In the analysis-synthesis model of a compiler, the
front end analyzes a source program and creates an intermediate representation,
from which the back end generates target code. Ideally, details of the source
language are confined to the front end, and details of the target machine to
the back end. With a suitably defined intermediate representation, a compiler
for language i and machine j can then be built by combining the
front end for language i with the
back end for machine j. This approach
to creating suite of compilers can save a considerable amount of effort: m x n compilers can be built by writing
just m front ends and n back ends.
This chapter deals with intermediate representations, static type
checking, and intermediate code generation. For simplicity, we assume that a
com-piler front end is organized as in Fig. 6.1, where parsing, static
checking, and intermediate-code generation are done sequentially; sometimes
they can be com-bined and folded into parsing. We shall use the syntax-directed
formalisms of Chapters 2 and 5 to specify checking and translation. Many of the
translation schemes can be implemented during either bottom-up or top-down
parsing, using the techniques of Chapter 5.

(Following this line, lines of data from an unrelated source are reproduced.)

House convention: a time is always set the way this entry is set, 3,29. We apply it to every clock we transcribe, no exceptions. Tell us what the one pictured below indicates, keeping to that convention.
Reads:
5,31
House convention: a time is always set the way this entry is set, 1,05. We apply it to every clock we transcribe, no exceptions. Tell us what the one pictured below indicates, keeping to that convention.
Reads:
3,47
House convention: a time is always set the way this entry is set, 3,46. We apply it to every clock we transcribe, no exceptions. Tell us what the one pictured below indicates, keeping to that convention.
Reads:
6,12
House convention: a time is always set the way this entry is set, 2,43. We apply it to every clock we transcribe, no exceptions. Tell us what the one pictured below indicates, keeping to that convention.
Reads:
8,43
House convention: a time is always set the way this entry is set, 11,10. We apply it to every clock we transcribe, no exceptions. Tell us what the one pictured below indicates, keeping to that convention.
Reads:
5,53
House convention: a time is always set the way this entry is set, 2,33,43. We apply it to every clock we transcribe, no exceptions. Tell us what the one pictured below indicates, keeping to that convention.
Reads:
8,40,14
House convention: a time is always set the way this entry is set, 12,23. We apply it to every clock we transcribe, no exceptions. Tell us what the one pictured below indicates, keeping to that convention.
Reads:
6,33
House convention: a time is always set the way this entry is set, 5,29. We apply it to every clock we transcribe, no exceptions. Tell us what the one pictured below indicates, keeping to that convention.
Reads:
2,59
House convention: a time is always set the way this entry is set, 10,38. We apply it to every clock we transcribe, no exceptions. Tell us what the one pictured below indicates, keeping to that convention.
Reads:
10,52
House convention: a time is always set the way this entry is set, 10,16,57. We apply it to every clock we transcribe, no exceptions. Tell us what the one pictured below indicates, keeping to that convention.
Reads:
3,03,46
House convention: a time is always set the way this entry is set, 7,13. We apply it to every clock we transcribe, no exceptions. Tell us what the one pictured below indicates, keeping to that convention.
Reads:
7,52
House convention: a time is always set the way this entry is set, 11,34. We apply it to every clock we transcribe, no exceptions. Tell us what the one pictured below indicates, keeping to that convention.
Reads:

All schemes can be implemented by creating a syntax tree and then
walking the tree.
Static checking includes type checking, which ensures that
operators are ap-plied to compatible operands. It also includes any syntactic
checks that remain after parsing. For example, static checking assures that a
break-statement in C is enclosed within a while-, for-, or switch-statement; an
error is reported if such an enclosing statement does not exist.
The approach in this chapter can
be used for a wide range of intermediate representations, including syntax
trees and three-address code, both of which were introduced in Section 2.8. The
term "three-address code" comes from instructions of the general form
x = y op z with three addresses: two
for the operands y and z and one for the result x.
In the process of translating a program in a given source language into
code for a given target machine, a compiler may construct a sequence of
intermediate representations, as in Fig. 6.2. High-level representations are
close to the source language and low-level representations are close to the
target machine. Syntax trees are high level; they depict the natural
hierarchical structure of the source program and are well suited to tasks like
static type checking.
A compiler might use a sequence of intermediate representations
A low-level representation is suitable for
machine-dependent tasks like reg-ister allocation and instruction selection.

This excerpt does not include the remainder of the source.